[Provided records — start]
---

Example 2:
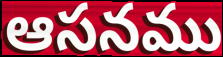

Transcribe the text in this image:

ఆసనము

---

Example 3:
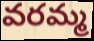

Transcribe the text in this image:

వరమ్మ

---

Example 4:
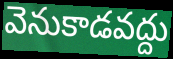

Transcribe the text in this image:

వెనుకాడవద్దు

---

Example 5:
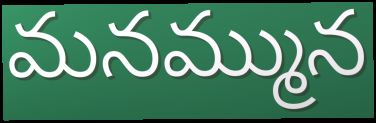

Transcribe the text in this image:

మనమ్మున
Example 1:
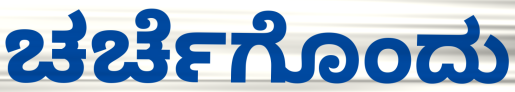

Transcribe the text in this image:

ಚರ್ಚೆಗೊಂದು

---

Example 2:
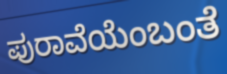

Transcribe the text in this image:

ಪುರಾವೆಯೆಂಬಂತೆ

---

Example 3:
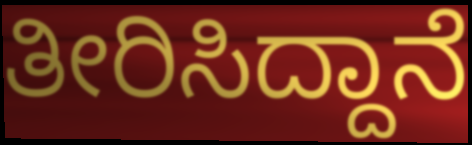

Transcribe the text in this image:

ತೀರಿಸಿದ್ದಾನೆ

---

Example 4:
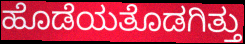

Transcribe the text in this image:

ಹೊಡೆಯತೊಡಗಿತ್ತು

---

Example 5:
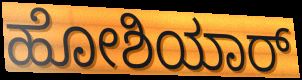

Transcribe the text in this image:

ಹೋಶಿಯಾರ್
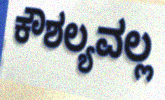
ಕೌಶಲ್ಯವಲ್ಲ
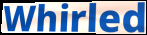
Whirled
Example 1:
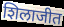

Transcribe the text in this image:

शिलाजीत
[Provided records — finish]
Each line above should be returned exactly as it stands, minus any pictures.

Reply:
---

Example 2:

Transcribe the text in this image:

ఆసనము

---

Example 3:

Transcribe the text in this image:

వరమ్మ

---

Example 4:

Transcribe the text in this image:

వెనుకాడవద్దు

---

Example 5:

Transcribe the text in this image:

మనమ్మున
Example 1:

Transcribe the text in this image:

ಚರ್ಚೆಗೊಂದು

---

Example 2:

Transcribe the text in this image:

ಪುರಾವೆಯೆಂಬಂತೆ

---

Example 3:

Transcribe the text in this image:

ತೀರಿಸಿದ್ದಾನೆ

---

Example 4:

Transcribe the text in this image:

ಹೊಡೆಯತೊಡಗಿತ್ತು

---

Example 5:

Transcribe the text in this image:

ಹೋಶಿಯಾರ್
ಕೌಶಲ್ಯವಲ್ಲ
Whirled
Example 1:

Transcribe the text in this image:

शिलाजीत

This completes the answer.